§ Job
Please convert the rows below into a Markdown table with the columns No. and Line. Give each nonblank line its own numbered row, and leave out blank lines.

[Spatial annotation entries]
--

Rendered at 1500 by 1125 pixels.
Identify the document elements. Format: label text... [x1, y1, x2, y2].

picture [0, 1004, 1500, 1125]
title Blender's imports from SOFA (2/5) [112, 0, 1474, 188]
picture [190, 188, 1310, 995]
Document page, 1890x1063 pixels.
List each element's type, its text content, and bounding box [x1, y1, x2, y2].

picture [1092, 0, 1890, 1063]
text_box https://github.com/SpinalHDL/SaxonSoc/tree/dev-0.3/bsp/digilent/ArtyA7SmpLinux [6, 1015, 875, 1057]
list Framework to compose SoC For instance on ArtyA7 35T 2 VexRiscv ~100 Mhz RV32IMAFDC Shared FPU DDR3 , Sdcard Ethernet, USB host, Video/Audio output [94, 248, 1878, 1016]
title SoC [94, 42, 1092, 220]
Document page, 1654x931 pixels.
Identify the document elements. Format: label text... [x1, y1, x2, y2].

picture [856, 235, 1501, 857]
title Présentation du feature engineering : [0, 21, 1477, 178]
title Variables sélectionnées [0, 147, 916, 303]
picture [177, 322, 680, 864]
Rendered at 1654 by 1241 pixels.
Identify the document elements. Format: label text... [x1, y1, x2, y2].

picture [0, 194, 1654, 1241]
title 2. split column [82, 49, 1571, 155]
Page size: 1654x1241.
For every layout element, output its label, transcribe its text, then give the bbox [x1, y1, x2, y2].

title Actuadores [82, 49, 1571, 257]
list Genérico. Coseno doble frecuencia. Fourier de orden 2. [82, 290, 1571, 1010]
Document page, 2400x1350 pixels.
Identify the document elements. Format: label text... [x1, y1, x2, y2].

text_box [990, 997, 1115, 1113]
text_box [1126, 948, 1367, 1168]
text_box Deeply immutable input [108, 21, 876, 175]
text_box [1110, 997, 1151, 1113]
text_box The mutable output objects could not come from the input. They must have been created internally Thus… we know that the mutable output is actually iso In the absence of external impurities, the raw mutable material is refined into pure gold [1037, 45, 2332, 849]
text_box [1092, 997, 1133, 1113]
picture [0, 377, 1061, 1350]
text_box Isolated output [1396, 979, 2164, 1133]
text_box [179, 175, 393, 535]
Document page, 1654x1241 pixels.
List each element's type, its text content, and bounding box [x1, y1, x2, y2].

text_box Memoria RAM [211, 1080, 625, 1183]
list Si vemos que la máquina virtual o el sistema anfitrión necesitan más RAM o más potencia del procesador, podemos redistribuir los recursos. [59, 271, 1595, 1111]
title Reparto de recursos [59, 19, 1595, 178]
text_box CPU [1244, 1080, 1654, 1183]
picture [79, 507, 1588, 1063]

--

§ Task answer
| No. | Line |
|---|---|
| 1 | Rendered at 1500 by 1125 pixels. |
| 2 | Identify the document elements. Format: label text... [x1, y1, x2, y2]. |
| 3 | picture [0, 1004, 1500, 1125] |
| 4 | title Blender's imports from SOFA (2/5) [112, 0, 1474, 188] |
| 5 | picture [190, 188, 1310, 995] |
| 6 | Document page, 1890x1063 pixels. |
| 7 | List each element's type, its text content, and bounding box [x1, y1, x2, y2]. |
| 8 | picture [1092, 0, 1890, 1063] |
| 9 | text_box https://github.com/SpinalHDL/SaxonSoc/tree/dev-0.3/bsp/digilent/ArtyA7SmpLinux [6, 1015, 875, 1057] |
| 10 | list Framework to compose SoC For instance on ArtyA7 35T 2 VexRiscv ~100 Mhz RV32IMAFDC Shared FPU DDR3 , Sdcard Ethernet, USB host, Video/Audio output [94, 248, 1878, 1016] |
| 11 | title SoC [94, 42, 1092, 220] |
| 12 | Document page, 1654x931 pixels. |
| 13 | Identify the document elements. Format: label text... [x1, y1, x2, y2]. |
| 14 | picture [856, 235, 1501, 857] |
| 15 | title Présentation du feature engineering : [0, 21, 1477, 178] |
| 16 | title Variables sélectionnées [0, 147, 916, 303] |
| 17 | picture [177, 322, 680, 864] |
| 18 | Rendered at 1654 by 1241 pixels. |
| 19 | Identify the document elements. Format: label text... [x1, y1, x2, y2]. |
| 20 | picture [0, 194, 1654, 1241] |
| 21 | title 2. split column [82, 49, 1571, 155] |
| 22 | Page size: 1654x1241. |
| 23 | For every layout element, output its label, transcribe its text, then give the bbox [x1, y1, x2, y2]. |
| 24 | title Actuadores [82, 49, 1571, 257] |
| 25 | list Genérico. Coseno doble frecuencia. Fourier de orden 2. [82, 290, 1571, 1010] |
| 26 | Document page, 2400x1350 pixels. |
| 27 | Identify the document elements. Format: label text... [x1, y1, x2, y2]. |
| 28 | text_box [990, 997, 1115, 1113] |
| 29 | text_box [1126, 948, 1367, 1168] |
| 30 | text_box Deeply immutable input [108, 21, 876, 175] |
| 31 | text_box [1110, 997, 1151, 1113] |
| 32 | text_box The mutable output objects could not come from the input. They must have been created internally Thus… we know that the mutable output is actually iso In the absence of external impurities, the raw mutable material is refined into pure gold [1037, 45, 2332, 849] |
| 33 | text_box [1092, 997, 1133, 1113] |
| 34 | picture [0, 377, 1061, 1350] |
| 35 | text_box Isolated output [1396, 979, 2164, 1133] |
| 36 | text_box [179, 175, 393, 535] |
| 37 | Document page, 1654x1241 pixels. |
| 38 | List each element's type, its text content, and bounding box [x1, y1, x2, y2]. |
| 39 | text_box Memoria RAM [211, 1080, 625, 1183] |
| 40 | list Si vemos que la máquina virtual o el sistema anfitrión necesitan más RAM o más potencia del procesador, podemos redistribuir los recursos. [59, 271, 1595, 1111] |
| 41 | title Reparto de recursos [59, 19, 1595, 178] |
| 42 | text_box CPU [1244, 1080, 1654, 1183] |
| 43 | picture [79, 507, 1588, 1063] |